> _PROBLEM REQUIREMENTS_
Extract every line of the entries below that contains the string "axis", matching case. Copy each such line unchanged.

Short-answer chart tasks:

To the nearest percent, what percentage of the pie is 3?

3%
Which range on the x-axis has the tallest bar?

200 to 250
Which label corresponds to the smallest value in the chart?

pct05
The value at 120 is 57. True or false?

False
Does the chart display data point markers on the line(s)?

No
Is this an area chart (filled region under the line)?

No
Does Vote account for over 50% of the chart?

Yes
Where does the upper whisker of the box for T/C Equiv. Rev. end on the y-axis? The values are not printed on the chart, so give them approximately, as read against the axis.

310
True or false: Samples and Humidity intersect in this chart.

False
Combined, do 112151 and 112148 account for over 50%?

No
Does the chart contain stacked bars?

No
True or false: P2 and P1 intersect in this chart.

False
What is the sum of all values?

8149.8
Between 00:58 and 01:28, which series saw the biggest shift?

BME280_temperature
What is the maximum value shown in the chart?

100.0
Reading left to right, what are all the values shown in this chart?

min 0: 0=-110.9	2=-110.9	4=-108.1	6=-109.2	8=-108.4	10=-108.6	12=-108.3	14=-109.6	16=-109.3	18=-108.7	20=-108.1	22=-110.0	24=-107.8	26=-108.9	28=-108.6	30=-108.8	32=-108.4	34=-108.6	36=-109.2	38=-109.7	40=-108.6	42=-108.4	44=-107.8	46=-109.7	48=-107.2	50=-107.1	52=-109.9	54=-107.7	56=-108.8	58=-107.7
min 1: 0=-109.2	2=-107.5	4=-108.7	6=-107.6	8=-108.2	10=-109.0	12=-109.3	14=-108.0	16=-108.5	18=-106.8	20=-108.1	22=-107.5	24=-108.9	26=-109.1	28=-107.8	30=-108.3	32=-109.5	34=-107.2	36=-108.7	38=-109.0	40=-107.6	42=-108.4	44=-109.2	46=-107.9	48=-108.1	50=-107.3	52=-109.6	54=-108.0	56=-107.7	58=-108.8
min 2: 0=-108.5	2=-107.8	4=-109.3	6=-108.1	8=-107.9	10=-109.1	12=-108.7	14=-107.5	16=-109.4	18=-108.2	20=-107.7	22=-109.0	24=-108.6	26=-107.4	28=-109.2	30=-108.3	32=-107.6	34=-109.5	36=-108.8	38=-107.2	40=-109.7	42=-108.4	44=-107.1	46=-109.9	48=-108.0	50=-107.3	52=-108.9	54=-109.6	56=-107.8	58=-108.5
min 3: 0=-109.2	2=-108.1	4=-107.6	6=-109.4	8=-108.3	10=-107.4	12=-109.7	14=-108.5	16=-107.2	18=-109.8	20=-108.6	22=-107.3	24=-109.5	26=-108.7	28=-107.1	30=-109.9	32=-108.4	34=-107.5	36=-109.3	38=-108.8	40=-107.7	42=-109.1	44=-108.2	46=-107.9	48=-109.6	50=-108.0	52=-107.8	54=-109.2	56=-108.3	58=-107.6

> _PROBLEM SOLUTION_
Which range on the x-axis has the tallest bar?
Where does the upper whisker of the box for T/C Equiv. Rev. end on the y-axis? The values are not printed on the chart, so give them approximately, as read against the axis.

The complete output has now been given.